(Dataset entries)
_ _ _ _ _

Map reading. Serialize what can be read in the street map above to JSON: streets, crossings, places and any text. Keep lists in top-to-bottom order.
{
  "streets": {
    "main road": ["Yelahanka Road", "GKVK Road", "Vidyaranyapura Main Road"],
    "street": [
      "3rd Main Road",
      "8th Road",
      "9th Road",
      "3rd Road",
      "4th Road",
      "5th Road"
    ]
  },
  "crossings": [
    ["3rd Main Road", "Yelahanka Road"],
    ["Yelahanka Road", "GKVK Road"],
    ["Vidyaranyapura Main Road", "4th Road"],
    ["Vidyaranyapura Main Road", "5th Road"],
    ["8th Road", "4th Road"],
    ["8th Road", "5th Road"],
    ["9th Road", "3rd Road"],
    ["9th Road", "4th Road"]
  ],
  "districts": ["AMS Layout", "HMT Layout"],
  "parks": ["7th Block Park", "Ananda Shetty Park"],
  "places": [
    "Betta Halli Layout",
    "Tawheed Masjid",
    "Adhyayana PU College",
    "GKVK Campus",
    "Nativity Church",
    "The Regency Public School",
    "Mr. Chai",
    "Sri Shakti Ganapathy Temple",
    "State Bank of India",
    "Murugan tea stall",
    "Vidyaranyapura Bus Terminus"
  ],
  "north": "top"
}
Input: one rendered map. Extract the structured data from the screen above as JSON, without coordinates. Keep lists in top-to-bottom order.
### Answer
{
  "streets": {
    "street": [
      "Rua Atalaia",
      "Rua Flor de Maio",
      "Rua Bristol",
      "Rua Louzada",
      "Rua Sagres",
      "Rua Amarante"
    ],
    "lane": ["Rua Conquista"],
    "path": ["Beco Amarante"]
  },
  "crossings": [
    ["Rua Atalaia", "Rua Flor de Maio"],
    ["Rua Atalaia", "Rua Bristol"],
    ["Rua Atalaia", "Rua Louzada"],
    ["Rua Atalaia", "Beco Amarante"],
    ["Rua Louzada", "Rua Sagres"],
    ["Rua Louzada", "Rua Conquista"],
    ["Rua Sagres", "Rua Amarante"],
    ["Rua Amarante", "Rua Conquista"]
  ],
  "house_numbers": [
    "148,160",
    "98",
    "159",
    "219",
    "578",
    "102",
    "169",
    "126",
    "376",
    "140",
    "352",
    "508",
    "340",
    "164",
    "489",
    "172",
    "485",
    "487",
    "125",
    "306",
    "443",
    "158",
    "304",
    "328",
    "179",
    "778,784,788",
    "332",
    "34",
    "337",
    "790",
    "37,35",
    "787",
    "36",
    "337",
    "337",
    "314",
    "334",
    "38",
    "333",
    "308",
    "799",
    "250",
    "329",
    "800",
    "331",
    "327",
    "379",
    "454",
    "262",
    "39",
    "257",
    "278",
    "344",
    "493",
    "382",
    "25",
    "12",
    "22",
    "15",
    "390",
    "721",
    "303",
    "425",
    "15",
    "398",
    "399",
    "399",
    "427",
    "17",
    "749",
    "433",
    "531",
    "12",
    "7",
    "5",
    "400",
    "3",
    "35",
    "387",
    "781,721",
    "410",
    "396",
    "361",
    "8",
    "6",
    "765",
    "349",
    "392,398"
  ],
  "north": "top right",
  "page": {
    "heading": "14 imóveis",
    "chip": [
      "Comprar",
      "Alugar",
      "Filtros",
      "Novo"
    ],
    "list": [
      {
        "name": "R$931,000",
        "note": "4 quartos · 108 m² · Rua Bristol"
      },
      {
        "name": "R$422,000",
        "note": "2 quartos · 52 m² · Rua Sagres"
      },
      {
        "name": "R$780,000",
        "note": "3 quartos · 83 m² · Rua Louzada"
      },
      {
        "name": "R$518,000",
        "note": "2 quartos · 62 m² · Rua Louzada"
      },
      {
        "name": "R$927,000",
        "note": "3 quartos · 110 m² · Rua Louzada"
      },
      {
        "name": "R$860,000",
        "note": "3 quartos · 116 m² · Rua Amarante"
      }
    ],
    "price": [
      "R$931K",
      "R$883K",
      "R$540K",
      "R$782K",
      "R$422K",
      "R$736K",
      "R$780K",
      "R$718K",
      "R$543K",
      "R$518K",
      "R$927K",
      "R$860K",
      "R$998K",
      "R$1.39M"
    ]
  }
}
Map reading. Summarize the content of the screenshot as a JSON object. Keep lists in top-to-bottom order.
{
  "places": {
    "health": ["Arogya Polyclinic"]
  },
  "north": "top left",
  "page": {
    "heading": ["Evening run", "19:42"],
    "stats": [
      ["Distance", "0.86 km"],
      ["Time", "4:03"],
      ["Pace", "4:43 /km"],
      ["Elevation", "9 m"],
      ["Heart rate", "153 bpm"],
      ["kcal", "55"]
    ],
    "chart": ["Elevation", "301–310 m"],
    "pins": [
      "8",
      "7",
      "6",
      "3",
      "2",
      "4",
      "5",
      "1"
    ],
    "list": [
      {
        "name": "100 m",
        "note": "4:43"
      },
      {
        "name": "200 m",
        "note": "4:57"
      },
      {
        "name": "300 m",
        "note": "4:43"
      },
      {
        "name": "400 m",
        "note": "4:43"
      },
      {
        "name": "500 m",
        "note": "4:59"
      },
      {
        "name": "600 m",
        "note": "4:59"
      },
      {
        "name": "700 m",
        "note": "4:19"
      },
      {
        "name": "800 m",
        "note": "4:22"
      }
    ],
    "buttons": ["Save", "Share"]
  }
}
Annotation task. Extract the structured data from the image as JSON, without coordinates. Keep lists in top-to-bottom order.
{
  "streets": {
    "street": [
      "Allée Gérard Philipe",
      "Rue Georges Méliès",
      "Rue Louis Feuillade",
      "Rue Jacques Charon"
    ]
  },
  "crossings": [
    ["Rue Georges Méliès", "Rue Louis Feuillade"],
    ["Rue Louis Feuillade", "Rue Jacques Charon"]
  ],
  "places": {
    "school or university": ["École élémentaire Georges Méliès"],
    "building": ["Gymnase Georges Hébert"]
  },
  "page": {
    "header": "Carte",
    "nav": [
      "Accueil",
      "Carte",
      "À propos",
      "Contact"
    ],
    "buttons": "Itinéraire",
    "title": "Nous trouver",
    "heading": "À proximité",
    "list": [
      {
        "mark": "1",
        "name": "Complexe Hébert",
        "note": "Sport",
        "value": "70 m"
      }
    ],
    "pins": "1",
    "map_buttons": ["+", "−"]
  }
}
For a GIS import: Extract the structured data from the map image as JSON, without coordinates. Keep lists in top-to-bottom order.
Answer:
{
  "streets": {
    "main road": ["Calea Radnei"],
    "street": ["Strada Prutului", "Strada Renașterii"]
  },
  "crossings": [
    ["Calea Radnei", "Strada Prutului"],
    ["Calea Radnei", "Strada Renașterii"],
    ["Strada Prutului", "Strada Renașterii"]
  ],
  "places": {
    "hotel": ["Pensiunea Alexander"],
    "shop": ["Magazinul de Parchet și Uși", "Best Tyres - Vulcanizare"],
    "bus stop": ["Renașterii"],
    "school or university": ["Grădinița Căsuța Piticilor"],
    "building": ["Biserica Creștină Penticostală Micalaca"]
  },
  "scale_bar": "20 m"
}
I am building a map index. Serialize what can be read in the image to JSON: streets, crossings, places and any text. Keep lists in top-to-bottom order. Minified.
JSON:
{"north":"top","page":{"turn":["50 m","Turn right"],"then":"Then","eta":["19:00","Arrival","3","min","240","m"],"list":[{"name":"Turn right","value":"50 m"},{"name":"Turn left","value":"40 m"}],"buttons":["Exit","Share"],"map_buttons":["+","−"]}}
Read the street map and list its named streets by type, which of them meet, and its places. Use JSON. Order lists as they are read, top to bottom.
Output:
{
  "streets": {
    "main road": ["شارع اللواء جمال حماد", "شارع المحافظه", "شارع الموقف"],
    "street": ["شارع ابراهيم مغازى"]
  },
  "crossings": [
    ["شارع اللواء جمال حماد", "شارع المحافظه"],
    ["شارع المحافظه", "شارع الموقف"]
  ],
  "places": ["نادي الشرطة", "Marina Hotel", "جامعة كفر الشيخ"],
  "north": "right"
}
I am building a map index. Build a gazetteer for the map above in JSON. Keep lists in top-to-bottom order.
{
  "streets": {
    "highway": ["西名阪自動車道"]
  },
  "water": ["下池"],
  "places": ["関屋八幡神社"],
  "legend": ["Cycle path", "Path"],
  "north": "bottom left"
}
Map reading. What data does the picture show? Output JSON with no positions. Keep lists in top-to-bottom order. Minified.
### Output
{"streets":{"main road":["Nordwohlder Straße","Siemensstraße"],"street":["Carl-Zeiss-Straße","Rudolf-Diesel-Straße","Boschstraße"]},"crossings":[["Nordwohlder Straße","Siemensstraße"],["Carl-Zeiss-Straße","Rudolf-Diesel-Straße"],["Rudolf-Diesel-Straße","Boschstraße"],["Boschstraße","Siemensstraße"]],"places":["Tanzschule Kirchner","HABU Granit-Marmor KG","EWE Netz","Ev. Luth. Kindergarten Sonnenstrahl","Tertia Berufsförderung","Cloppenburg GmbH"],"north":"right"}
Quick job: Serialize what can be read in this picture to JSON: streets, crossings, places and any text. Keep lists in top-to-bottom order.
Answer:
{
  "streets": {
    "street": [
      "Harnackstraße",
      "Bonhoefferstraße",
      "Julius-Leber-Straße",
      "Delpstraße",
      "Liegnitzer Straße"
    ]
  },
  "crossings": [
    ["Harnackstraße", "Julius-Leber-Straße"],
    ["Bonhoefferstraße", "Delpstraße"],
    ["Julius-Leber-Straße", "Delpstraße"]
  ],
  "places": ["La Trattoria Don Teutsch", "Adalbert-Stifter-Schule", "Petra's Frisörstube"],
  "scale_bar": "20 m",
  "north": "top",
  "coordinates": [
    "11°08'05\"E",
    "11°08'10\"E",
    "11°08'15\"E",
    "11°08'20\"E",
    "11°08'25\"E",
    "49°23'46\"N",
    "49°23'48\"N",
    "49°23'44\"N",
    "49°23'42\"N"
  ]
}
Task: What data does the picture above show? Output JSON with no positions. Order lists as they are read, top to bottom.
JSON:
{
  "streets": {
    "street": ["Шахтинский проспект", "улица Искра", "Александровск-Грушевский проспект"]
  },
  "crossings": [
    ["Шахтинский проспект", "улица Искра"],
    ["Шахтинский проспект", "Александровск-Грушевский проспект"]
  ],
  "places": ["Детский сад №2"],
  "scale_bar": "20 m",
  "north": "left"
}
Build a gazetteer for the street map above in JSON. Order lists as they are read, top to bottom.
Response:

_ _ _ _ _

= Task details =
Check every line of the records above for the string "show". Copy those that hold it.

= Task response =
Map reading. What data does the picture show? Output JSON with no positions. Keep lists in top-to-bottom order. Minified.
Task: What data does the picture above show? Output JSON with no positions. Order lists as they are read, top to bottom.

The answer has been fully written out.